▸ **WHAT IS NEEDED**: Give back exactly the lines of the material below, starting with the line with "FOR IMMEDIATE RELEASE" and going on through the line with "The Wichita Police".

>>>>

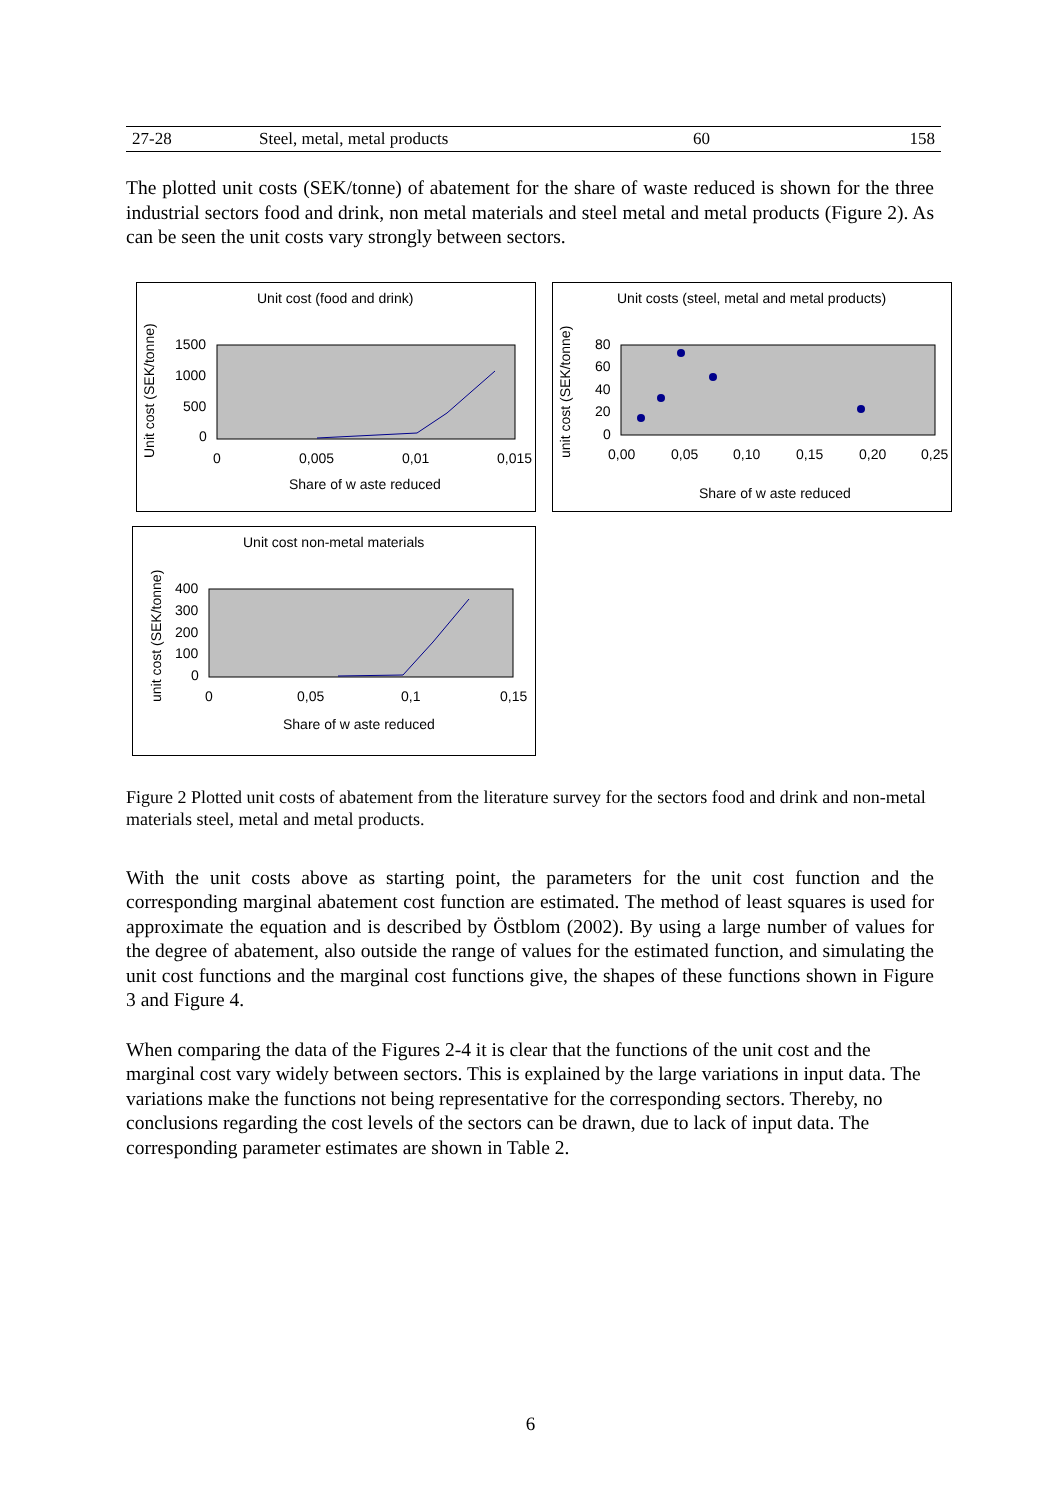| 27-28 | Steel, metal, metal products | 60 | 158 |
The plotted unit costs (SEK/tonne) of abatement for the share of waste reduced is shown for the three industrial sectors food and drink, non metal materials and steel metal and metal products (Figure 2). As can be seen the unit costs vary strongly between sectors.
Unit cost (food and drink)
Unit cost (SEK/tonne)
1500
1000
500
0
0
0,005
0,01
0,015
Share of w aste reduced
Unit costs (steel, metal and metal products)
unit cost (SEK/tonne)
80
60
40
20
0
0,00
0,05
0,10
0,15
0,20
0,25
Share of w aste reduced
Unit cost non-metal materials
unit cost (SEK/tonne)
400
300
200
100
0
0
0,05
0,1
0,15
Share of w aste reduced
Figure 2 Plotted unit costs of abatement from the literature survey for the sectors food and drink and non-metal materials steel, metal and metal products.
With the unit costs above as starting point, the parameters for the unit cost function and the corresponding marginal abatement cost function are estimated. The method of least squares is used for approximate the equation and is described by Östblom (2002). By using a large number of values for the degree of abatement, also outside the range of values for the estimated function, and simulating the unit cost functions and the marginal cost functions give, the shapes of these functions shown in Figure 3 and Figure 4.
When comparing the data of the Figures 2-4 it is clear that the functions of the unit cost and the marginal cost vary widely between sectors. This is explained by the large variations in input data. The variations make the functions not being representative for the corresponding sectors. Thereby, no conclusions regarding the cost levels of the sectors can be drawn, due to lack of input data. The corresponding parameter estimates are shown in Table 2.
6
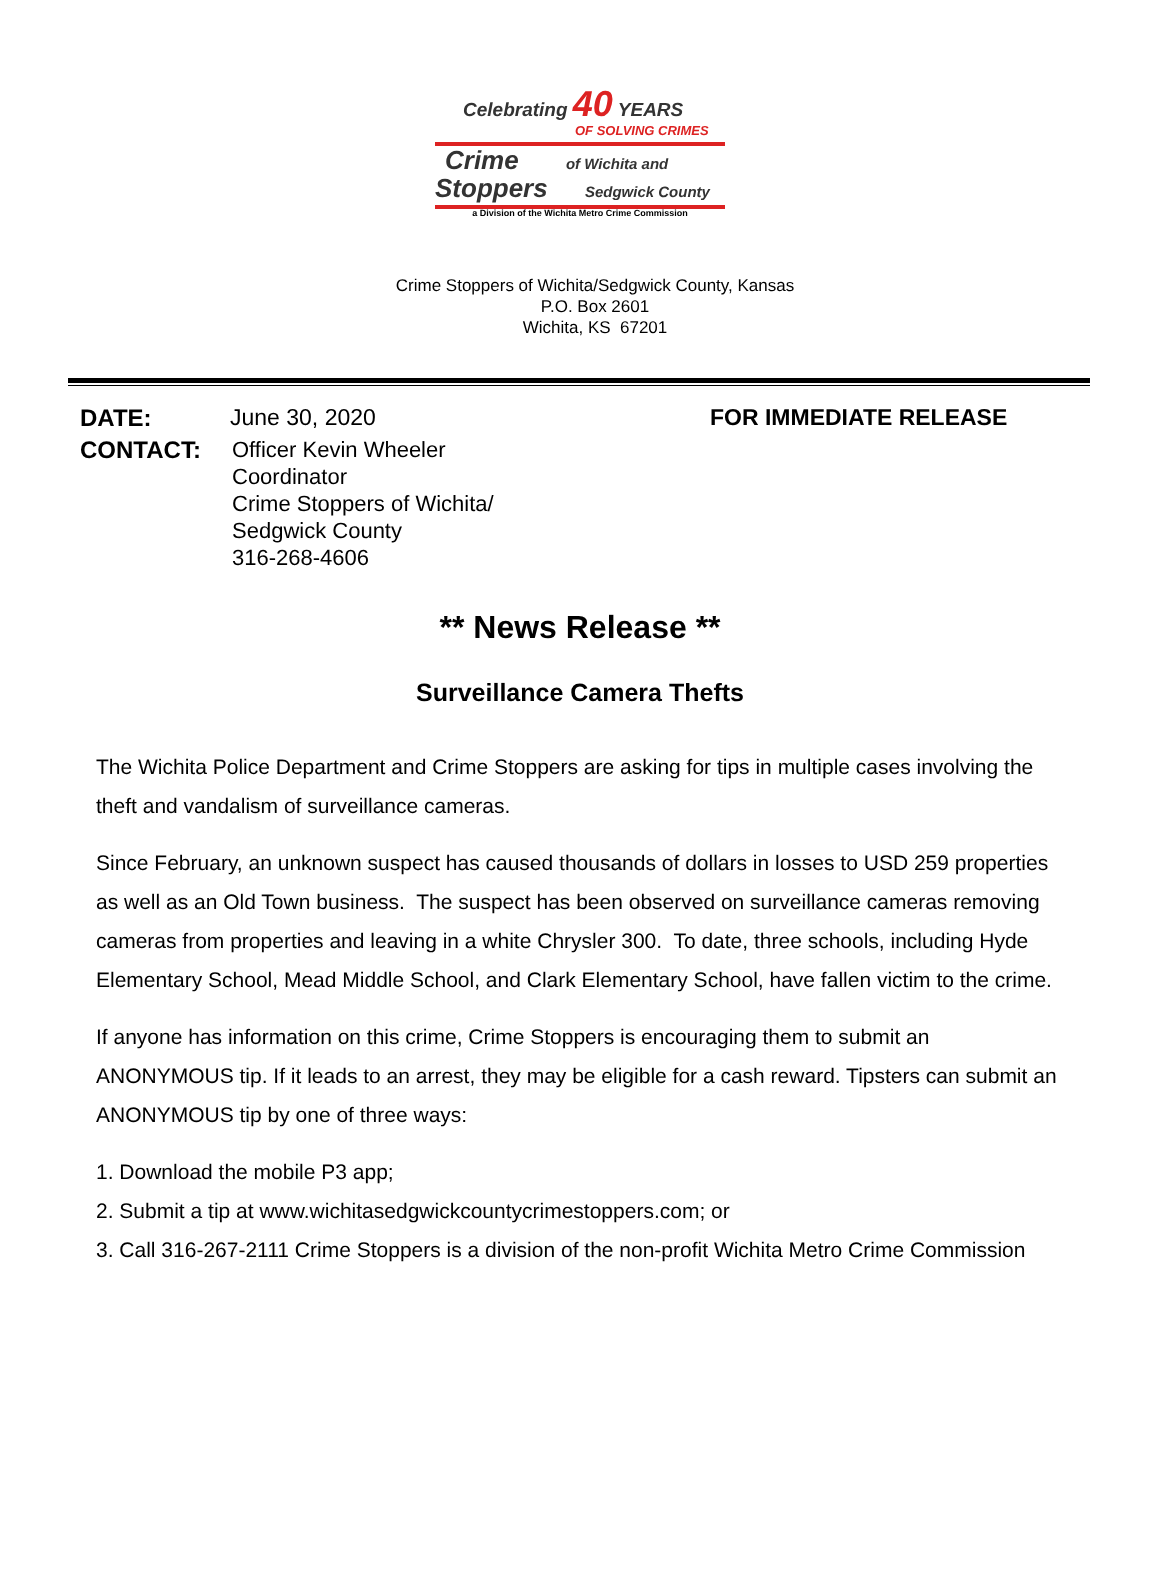Celebrating 40 YEARS
OF SOLVING CRIMES
Crime of Wichita and
Stoppers Sedgwick County
a Division of the Wichita Metro Crime Commission
Crime Stoppers of Wichita/Sedgwick County, Kansas
P.O. Box 2601
Wichita, KS 67201
DATE:
June 30, 2020
FOR IMMEDIATE RELEASE
CONTACT:
Officer Kevin Wheeler
Coordinator
Crime Stoppers of Wichita/
Sedgwick County
316-268-4606
** News Release **
Surveillance Camera Thefts
The Wichita Police Department and Crime Stoppers are asking for tips in multiple cases involving the theft and vandalism of surveillance cameras.
Since February, an unknown suspect has caused thousands of dollars in losses to USD 259 properties as well as an Old Town business. The suspect has been observed on surveillance cameras removing cameras from properties and leaving in a white Chrysler 300. To date, three schools, including Hyde Elementary School, Mead Middle School, and Clark Elementary School, have fallen victim to the crime.
If anyone has information on this crime, Crime Stoppers is encouraging them to submit an ANONYMOUS tip. If it leads to an arrest, they may be eligible for a cash reward. Tipsters can submit an ANONYMOUS tip by one of three ways:
1. Download the mobile P3 app;
2. Submit a tip at www.wichitasedgwickcountycrimestoppers.com; or
3. Call 316-267-2111 Crime Stoppers is a division of the non-profit Wichita Metro Crime Commission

<<<<

▸ **REPLY**:
FOR IMMEDIATE RELEASE
CONTACT:
Officer Kevin Wheeler
Coordinator
Crime Stoppers of Wichita/
Sedgwick County
316-268-4606
** News Release **
Surveillance Camera Thefts
The Wichita Police Department and Crime Stoppers are asking for tips in multiple cases involving the theft and vandalism of surveillance cameras.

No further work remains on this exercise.